INSTRUCTIONS FOR THE TASK:
From the piece on musicians selling out, reproduce word for word the passage that begins with "Another band that" and ends with "all just speculation.".

DOCUMENT SEGMENT:

-=-=-=-=-

A friend of mine, J.R., quite astutely pointed out that sometimes artists will “compromise” their sound for commercial success in order to achieve greater artistic freedom at a later point in their career. While this sort of path sounds somewhat arrogant (you can just be a success like that?!), I don’t think that we can dismiss the possibility.
Any examples of this path are difficult to find, because usually people are not so frank as to admit that they did things purely out of artistic leverage. One promising lead would be that of Kurt Cobain and Nirvana, the glaring issue with that example being the lack of evidence that Nevermind was at all intended as a “sell-out.” But regardless of that, Nevermind ended up being one of the biggest-selling albums of the 1990s and allowed Cobain to follow his muse wherever it took him—one need only listen to the gritty soundscape of In Utero or the peculiar (but brilliant!) live set of Unplugged in New York to know that Cobain had been released into financial security to do whatsoever he pleased.
Another band that I think may be enduring somewhat of a sell-out phase for the same reasons is Modest Mouse. Many longtime fans viewed Good News For People Who Love Bad News and/or We Were Dead Before The Ship Even Sank as selling-out albums, but I have the suspicion that by this point Isaac Brock has leveraged for the band enough mainstream success that he could score an unlimited amount of financial support for whatever project he feels like.
Isaac Brock of the band Modest Mouse: Is he selling-out on purpose?? ; via Wikimedia Commons |
But sadly, the reality is that these discussions from an economic point of view will overwhelmingly amount to not much more than idle speculation. That, maybe, is the real problem with the sell-out discussion; it’s all based on motives and thoughts that we, as critics and fans, cannot really see—it’s all just speculation.

-=-=-=-=-

DATA RECORDS:
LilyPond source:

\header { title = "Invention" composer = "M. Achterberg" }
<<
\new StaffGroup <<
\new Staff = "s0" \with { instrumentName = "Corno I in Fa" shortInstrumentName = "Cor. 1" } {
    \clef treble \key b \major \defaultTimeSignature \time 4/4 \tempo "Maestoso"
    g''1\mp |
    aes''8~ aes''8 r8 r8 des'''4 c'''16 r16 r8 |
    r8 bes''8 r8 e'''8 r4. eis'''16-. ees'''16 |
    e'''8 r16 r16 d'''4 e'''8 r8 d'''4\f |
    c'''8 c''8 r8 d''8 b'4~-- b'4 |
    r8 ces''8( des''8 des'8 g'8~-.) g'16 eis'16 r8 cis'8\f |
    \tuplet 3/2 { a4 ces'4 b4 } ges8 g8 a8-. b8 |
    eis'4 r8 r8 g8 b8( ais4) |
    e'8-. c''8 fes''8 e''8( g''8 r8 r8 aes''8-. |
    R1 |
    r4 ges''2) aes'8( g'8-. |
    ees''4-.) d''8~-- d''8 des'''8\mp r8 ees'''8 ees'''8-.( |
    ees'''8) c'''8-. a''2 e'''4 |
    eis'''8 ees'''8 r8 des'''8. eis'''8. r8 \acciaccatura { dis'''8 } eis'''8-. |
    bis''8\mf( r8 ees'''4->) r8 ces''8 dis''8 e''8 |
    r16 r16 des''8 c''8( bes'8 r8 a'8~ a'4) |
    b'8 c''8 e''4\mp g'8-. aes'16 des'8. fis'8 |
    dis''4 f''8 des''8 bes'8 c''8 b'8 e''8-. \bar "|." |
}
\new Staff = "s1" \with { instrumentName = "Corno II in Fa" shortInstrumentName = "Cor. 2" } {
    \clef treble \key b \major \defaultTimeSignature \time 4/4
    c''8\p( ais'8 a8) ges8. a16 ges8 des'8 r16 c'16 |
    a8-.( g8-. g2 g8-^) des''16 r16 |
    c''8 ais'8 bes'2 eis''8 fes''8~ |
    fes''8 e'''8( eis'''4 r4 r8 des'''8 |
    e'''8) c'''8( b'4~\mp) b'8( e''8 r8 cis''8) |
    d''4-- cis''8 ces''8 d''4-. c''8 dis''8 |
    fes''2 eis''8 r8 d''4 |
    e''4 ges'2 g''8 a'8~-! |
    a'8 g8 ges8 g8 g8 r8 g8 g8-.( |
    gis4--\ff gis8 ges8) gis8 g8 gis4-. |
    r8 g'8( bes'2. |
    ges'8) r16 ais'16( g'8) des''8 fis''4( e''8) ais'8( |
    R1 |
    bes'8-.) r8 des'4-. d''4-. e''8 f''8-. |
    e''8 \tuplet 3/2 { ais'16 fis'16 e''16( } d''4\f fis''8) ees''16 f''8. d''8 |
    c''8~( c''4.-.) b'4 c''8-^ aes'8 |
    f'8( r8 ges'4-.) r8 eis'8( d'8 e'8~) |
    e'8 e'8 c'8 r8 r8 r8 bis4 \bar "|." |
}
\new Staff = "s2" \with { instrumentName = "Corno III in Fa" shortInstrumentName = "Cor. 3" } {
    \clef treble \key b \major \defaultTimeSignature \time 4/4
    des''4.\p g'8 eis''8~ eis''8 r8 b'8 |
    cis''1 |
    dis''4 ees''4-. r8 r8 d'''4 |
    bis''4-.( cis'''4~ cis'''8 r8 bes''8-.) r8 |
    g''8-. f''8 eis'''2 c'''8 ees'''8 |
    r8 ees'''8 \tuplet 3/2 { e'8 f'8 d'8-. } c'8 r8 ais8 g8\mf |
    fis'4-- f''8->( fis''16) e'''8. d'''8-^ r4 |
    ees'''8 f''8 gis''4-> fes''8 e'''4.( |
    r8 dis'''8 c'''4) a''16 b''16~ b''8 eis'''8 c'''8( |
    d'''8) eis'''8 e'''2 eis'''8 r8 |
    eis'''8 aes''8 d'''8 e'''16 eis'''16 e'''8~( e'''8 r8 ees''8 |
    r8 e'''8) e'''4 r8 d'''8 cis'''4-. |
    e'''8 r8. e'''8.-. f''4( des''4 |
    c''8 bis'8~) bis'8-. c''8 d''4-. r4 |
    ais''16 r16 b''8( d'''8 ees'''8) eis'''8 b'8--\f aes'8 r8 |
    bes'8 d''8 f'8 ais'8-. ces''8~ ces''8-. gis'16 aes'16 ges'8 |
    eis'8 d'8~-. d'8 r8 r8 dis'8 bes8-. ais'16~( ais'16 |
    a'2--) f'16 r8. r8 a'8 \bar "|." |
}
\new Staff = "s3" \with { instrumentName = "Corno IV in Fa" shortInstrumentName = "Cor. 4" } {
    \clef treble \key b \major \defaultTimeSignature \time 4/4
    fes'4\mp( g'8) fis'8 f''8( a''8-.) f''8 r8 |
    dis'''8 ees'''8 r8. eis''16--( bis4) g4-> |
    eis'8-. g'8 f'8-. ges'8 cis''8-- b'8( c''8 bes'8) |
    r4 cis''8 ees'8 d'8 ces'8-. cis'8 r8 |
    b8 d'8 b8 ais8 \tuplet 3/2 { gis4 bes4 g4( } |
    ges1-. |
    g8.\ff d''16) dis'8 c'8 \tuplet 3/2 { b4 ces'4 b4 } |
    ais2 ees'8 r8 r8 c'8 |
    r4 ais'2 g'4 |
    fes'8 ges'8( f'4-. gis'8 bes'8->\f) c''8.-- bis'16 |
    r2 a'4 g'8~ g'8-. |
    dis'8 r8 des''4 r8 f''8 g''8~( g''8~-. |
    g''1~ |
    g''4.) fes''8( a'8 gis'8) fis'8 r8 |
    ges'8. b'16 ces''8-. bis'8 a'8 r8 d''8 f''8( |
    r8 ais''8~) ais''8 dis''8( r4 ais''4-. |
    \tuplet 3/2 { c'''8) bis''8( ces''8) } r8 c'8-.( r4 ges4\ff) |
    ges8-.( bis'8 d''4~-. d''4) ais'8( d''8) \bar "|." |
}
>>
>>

-=-=-=-=-

TASK ANSWER:
Another band that I think may be enduring somewhat of a sell-out phase for the same reasons is Modest Mouse. Many longtime fans viewed Good News For People Who Love Bad News and/or We Were Dead Before The Ship Even Sank as selling-out albums, but I have the suspicion that by this point Isaac Brock has leveraged for the band enough mainstream success that he could score an unlimited amount of financial support for whatever project he feels like.
Isaac Brock of the band Modest Mouse: Is he selling-out on purpose?? ; via Wikimedia Commons |
But sadly, the reality is that these discussions from an economic point of view will overwhelmingly amount to not much more than idle speculation. That, maybe, is the real problem with the sell-out discussion; it’s all based on motives and thoughts that we, as critics and fans, cannot really see—it’s all just speculation.